RECORDS Block Start
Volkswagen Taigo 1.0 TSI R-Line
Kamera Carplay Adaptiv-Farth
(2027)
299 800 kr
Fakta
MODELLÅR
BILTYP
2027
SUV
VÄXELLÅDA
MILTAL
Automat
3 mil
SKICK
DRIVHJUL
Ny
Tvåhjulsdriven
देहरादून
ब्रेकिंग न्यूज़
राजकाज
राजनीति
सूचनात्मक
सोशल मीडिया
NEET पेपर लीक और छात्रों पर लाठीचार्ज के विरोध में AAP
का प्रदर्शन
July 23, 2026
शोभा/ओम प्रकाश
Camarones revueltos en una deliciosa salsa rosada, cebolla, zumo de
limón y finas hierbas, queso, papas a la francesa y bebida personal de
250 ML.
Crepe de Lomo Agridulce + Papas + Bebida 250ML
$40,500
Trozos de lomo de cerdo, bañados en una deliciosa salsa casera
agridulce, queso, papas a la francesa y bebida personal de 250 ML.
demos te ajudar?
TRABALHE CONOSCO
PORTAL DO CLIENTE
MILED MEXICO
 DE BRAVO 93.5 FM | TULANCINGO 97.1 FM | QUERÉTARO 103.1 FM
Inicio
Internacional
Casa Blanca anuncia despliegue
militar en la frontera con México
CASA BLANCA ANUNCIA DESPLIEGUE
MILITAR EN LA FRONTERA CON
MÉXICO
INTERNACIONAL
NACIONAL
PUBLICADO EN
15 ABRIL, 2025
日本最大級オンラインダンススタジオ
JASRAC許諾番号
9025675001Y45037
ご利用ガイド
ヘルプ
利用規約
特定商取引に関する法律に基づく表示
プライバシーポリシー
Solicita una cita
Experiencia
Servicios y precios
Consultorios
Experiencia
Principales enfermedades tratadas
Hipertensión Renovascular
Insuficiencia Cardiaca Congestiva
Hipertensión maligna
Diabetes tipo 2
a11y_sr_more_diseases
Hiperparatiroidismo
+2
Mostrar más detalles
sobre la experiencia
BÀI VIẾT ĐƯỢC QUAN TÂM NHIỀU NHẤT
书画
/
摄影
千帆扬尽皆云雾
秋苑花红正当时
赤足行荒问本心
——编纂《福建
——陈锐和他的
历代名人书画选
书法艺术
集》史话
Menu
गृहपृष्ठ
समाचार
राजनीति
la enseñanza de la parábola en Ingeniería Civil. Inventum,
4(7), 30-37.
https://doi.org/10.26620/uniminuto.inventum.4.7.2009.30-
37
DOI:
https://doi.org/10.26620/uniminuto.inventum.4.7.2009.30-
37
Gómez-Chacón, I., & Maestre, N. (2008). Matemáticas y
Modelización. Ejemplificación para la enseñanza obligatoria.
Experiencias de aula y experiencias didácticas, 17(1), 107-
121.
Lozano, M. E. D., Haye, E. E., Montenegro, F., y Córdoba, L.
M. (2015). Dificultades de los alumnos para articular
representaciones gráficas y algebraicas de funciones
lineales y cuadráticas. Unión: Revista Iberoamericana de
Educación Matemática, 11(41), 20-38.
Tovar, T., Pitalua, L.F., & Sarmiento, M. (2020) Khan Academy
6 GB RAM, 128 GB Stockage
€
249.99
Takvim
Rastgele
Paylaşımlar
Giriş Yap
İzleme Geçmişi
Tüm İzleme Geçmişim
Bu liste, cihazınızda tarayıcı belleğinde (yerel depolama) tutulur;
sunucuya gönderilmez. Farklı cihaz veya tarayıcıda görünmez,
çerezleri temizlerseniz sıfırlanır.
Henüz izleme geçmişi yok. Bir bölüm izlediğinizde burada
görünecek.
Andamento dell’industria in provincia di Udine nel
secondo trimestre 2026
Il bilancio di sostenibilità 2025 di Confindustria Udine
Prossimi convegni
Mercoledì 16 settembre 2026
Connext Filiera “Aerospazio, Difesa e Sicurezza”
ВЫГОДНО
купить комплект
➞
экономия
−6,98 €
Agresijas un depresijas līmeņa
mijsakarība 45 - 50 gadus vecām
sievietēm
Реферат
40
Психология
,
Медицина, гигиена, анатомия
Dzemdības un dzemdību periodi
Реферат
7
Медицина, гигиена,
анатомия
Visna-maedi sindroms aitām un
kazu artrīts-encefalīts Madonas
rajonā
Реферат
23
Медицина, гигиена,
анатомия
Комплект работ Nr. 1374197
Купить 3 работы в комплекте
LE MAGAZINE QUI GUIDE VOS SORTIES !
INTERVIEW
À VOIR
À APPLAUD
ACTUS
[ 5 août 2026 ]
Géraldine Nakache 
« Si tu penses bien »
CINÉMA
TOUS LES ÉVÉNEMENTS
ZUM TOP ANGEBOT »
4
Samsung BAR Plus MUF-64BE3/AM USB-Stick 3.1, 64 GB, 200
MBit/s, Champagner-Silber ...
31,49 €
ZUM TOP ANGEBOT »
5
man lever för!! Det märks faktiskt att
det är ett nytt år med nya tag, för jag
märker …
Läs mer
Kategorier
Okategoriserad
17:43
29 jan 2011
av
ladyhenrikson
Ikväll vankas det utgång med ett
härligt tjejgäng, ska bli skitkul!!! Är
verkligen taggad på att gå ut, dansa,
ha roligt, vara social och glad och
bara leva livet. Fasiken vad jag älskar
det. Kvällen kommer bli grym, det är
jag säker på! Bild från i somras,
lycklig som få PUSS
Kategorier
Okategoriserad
RECORDS Block End
- [TASK TO COMPLETE] The entries must all be transcribed exactly.

- [SOLUTION]
Volkswagen Taigo 1.0 TSI R-Line
Kamera Carplay Adaptiv-Farth
(2027)
299 800 kr
Fakta
MODELLÅR
BILTYP
2027
SUV
VÄXELLÅDA
MILTAL
Automat
3 mil
SKICK
DRIVHJUL
Ny
Tvåhjulsdriven
देहरादून
ब्रेकिंग न्यूज़
राजकाज
राजनीति
सूचनात्मक
सोशल मीडिया
NEET पेपर लीक और छात्रों पर लाठीचार्ज के विरोध में AAP
का प्रदर्शन
July 23, 2026
शोभा/ओम प्रकाश
Camarones revueltos en una deliciosa salsa rosada, cebolla, zumo de
limón y finas hierbas, queso, papas a la francesa y bebida personal de
250 ML.
Crepe de Lomo Agridulce + Papas + Bebida 250ML
$40,500
Trozos de lomo de cerdo, bañados en una deliciosa salsa casera
agridulce, queso, papas a la francesa y bebida personal de 250 ML.
demos te ajudar?
TRABALHE CONOSCO
PORTAL DO CLIENTE
MILED MEXICO
 DE BRAVO 93.5 FM | TULANCINGO 97.1 FM | QUERÉTARO 103.1 FM
Inicio
Internacional
Casa Blanca anuncia despliegue
militar en la frontera con México
CASA BLANCA ANUNCIA DESPLIEGUE
MILITAR EN LA FRONTERA CON
MÉXICO
INTERNACIONAL
NACIONAL
PUBLICADO EN
15 ABRIL, 2025
日本最大級オンラインダンススタジオ
JASRAC許諾番号
9025675001Y45037
ご利用ガイド
ヘルプ
利用規約
特定商取引に関する法律に基づく表示
プライバシーポリシー
Solicita una cita
Experiencia
Servicios y precios
Consultorios
Experiencia
Principales enfermedades tratadas
Hipertensión Renovascular
Insuficiencia Cardiaca Congestiva
Hipertensión maligna
Diabetes tipo 2
a11y_sr_more_diseases
Hiperparatiroidismo
+2
Mostrar más detalles
sobre la experiencia
BÀI VIẾT ĐƯỢC QUAN TÂM NHIỀU NHẤT
书画
/
摄影
千帆扬尽皆云雾
秋苑花红正当时
赤足行荒问本心
——编纂《福建
——陈锐和他的
历代名人书画选
书法艺术
集》史话
Menu
गृहपृष्ठ
समाचार
राजनीति
la enseñanza de la parábola en Ingeniería Civil. Inventum,
4(7), 30-37.
https://doi.org/10.26620/uniminuto.inventum.4.7.2009.30-
37
DOI:
https://doi.org/10.26620/uniminuto.inventum.4.7.2009.30-
37
Gómez-Chacón, I., & Maestre, N. (2008). Matemáticas y
Modelización. Ejemplificación para la enseñanza obligatoria.
Experiencias de aula y experiencias didácticas, 17(1), 107-
121.
Lozano, M. E. D., Haye, E. E., Montenegro, F., y Córdoba, L.
M. (2015). Dificultades de los alumnos para articular
representaciones gráficas y algebraicas de funciones
lineales y cuadráticas. Unión: Revista Iberoamericana de
Educación Matemática, 11(41), 20-38.
Tovar, T., Pitalua, L.F., & Sarmiento, M. (2020) Khan Academy
6 GB RAM, 128 GB Stockage
€
249.99
Takvim
Rastgele
Paylaşımlar
Giriş Yap
İzleme Geçmişi
Tüm İzleme Geçmişim
Bu liste, cihazınızda tarayıcı belleğinde (yerel depolama) tutulur;
sunucuya gönderilmez. Farklı cihaz veya tarayıcıda görünmez,
çerezleri temizlerseniz sıfırlanır.
Henüz izleme geçmişi yok. Bir bölüm izlediğinizde burada
görünecek.
Andamento dell’industria in provincia di Udine nel
secondo trimestre 2026
Il bilancio di sostenibilità 2025 di Confindustria Udine
Prossimi convegni
Mercoledì 16 settembre 2026
Connext Filiera “Aerospazio, Difesa e Sicurezza”
ВЫГОДНО
купить комплект
➞
экономия
−6,98 €
Agresijas un depresijas līmeņa
mijsakarība 45 - 50 gadus vecām
sievietēm
Реферат
40
Психология
,
Медицина, гигиена, анатомия
Dzemdības un dzemdību periodi
Реферат
7
Медицина, гигиена,
анатомия
Visna-maedi sindroms aitām un
kazu artrīts-encefalīts Madonas
rajonā
Реферат
23
Медицина, гигиена,
анатомия
Комплект работ Nr. 1374197
Купить 3 работы в комплекте
LE MAGAZINE QUI GUIDE VOS SORTIES !
INTERVIEW
À VOIR
À APPLAUD
ACTUS
[ 5 août 2026 ]
Géraldine Nakache 
« Si tu penses bien »
CINÉMA
TOUS LES ÉVÉNEMENTS
ZUM TOP ANGEBOT »
4
Samsung BAR Plus MUF-64BE3/AM USB-Stick 3.1, 64 GB, 200
MBit/s, Champagner-Silber ...
31,49 €
ZUM TOP ANGEBOT »
5
man lever för!! Det märks faktiskt att
det är ett nytt år med nya tag, för jag
märker …
Läs mer
Kategorier
Okategoriserad
17:43
29 jan 2011
av
ladyhenrikson
Ikväll vankas det utgång med ett
härligt tjejgäng, ska bli skitkul!!! Är
verkligen taggad på att gå ut, dansa,
ha roligt, vara social och glad och
bara leva livet. Fasiken vad jag älskar
det. Kvällen kommer bli grym, det är
jag säker på! Bild från i somras,
lycklig som få PUSS
Kategorier
Okategoriserad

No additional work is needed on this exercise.